205 3 (figs. 1 and 2). The digital camera 4 is placed on a tray 5, which can slide vertically with the frame 6 and horizontally with the guide 7 at the required height and distance. The two gauges on the supports 8 and 9 are adjustable so that their positions are vertical and parallel to each other. The gauge image captured is then transferred to a computer 10. The computer can also resize, scale, or otherwise

210 be incremented. Image alignment is performed only at the beginning and is not further modified during the calibration process. Maintain the same position between the two gauges.

The view of the reference gauge 1 and the calibration gauge 2 (Fig. 3) is maintained on the screen without changing their position. Above the image are two 3 and three lines 4

215 bisectors for subtracting readings along the dashed edges of the gauges or their axis of symmetry. The bisectors and the image of the gauges can be moved in parallel with the subtraction scale 5. It is possible to use two optical marks 3 and 4 as needed to facilitate the recording of the initial measuring position. During calibration, the entire gauge image, and then in individual portions, is shifted below the calibration scale. Hovering the optical tag at

Differences in the positions of the 220 dashes or their mid-axis at the required calibration step are recorded from the readings on the calibration scale. This can extend the full length of the meter. Calibration is done by measuring the difference between the dashes and without changing the position of the gauges. In this way, the same position between the meters is maintained, and calibration is performed only by setting

225 calibration meter dash position difference from reference.
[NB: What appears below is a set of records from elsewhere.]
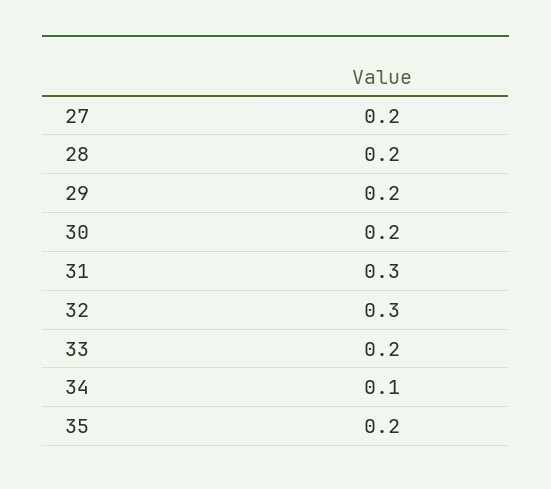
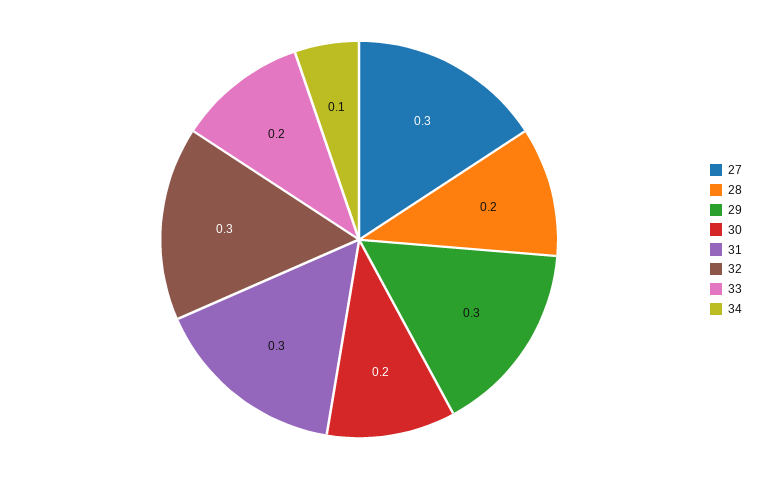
  {
-   "27": 0.2,
+   "27": 0.3,
    "28": 0.2,
-   "29": 0.2,
+   "29": 0.3,
    "30": 0.2,
    "31": 0.3,
    "32": 0.3,
    "33": 0.2,
-   "34": 0.1,
+   "34": 0.1
-   "35": 0.2
  }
Known graphic applications such as PowerPoint, AutoCAD, CadKey, and others can be used to process meter readings and read off readings.

An analogue device may also be used to calibrate the accuracy of other scales, including circular (angular) and raster scales,

230 is used in the manufacture of measuring transducers and in optical measuring systems for machine tools and instruments.
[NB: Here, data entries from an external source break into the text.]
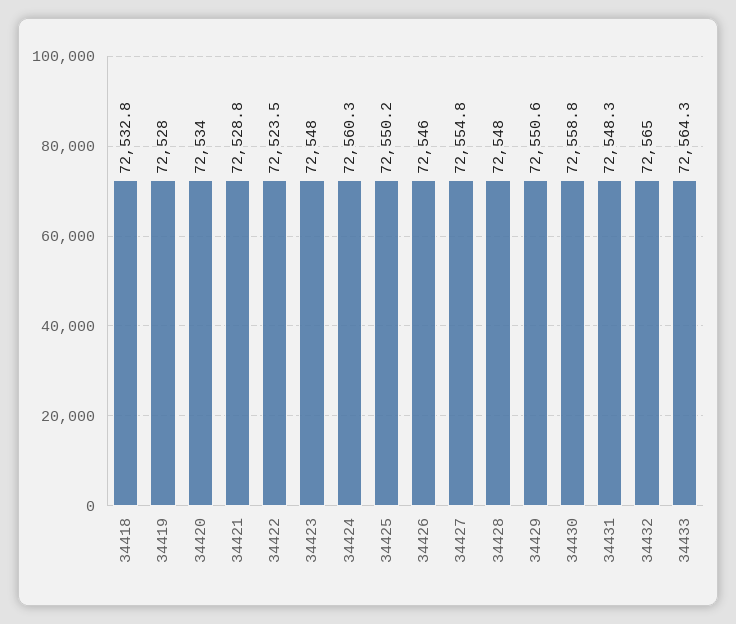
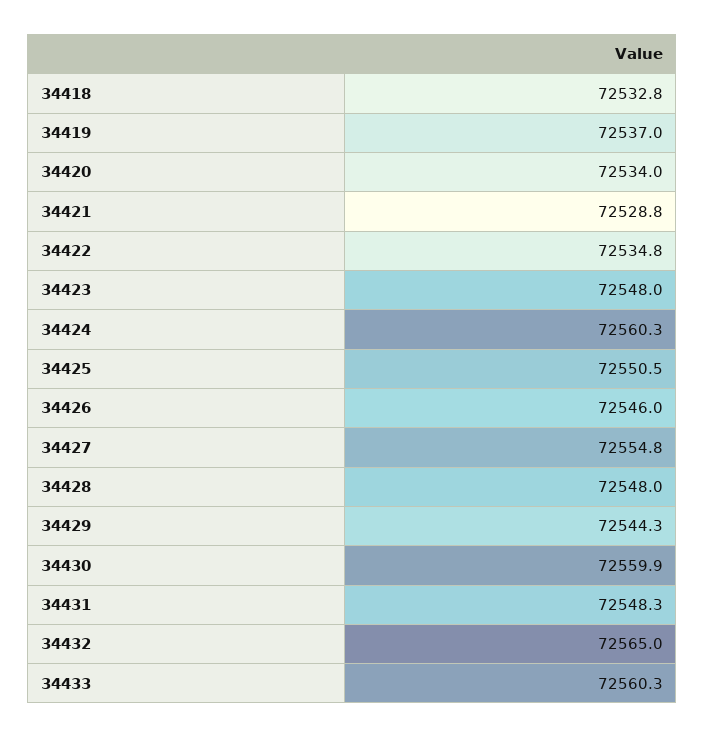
  {
    "34418": 72532.8,
-   "34419": 72528,
+   "34419": 72537,
    "34420": 72534,
    "34421": 72528.8,
-   "34422": 72523.5,
+   "34422": 72534.8,
    "34423": 72548,
    "34424": 72560.3,
-   "34425": 72550.2,
+   "34425": 72550.5,
    "34426": 72546,
    "34427": 72554.8,
    "34428": 72548,
-   "34429": 72550.6,
+   "34429": 72544.3,
-   "34430": 72558.8,
+   "34430": 72559.9,
    "34431": 72548.3,
    "34432": 72565,
-   "34433": 72564.3
+   "34433": 72560.3
  }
Definition of the Invention

Claims (7)

1. Leveling gauge calibrator consisting of a base on which 5 a vertically adjustable gauge (KM) is mounted, a reference measure, a stand on which a dash positioning device - a digital camera (SK) and a result processing unit are mounted that the reference meter uses a reference meter (EM), which is placed on the same base as the parallel meter, KM and EM are photographed in the same position by SK, 10 photographic images are transmitted to a result processing unit (computer), a bisector scale is formed on the screen, KM and EM images are able to slide along the meter image along with the bisector, and the calibration result is determined by the difference of the scale readings between KM and EM dashes the position, taking into account the errors of the reference meter and calibration; 15th 2. The leveling gauge calibrator of claim 1, wherein said gauge imaging device has an additional scale and an additional sliding bisector along said scale for performing a deduction between KM and EM dash positions; 3. The leveling gauge calibrator of claim 1, wherein the SK has the ability to move relative to both gauges during shooting; 20th 4. The leveling gauge calibrator of claim 1, wherein the KM and EM are photographed adjacent to each other at full length and in at least two to three parts overlapping each other at a given aperture angle. 5. The leveling gauge calibrator of claim 1, wherein the sliding bisector for measuring various code gauges is 25 adjustable by dash width of code gauges; 6. The leveling gauge calibrator of claim 1, wherein said calibration is performed using computer graphics means such as AUTOCAD; 7. The leveling gauge calibrator of claim 1, wherein the calibration result is estimated by computing the correlation functions of the KM and EM, numerically measuring the gauge images, and determining their coordinate coordinates.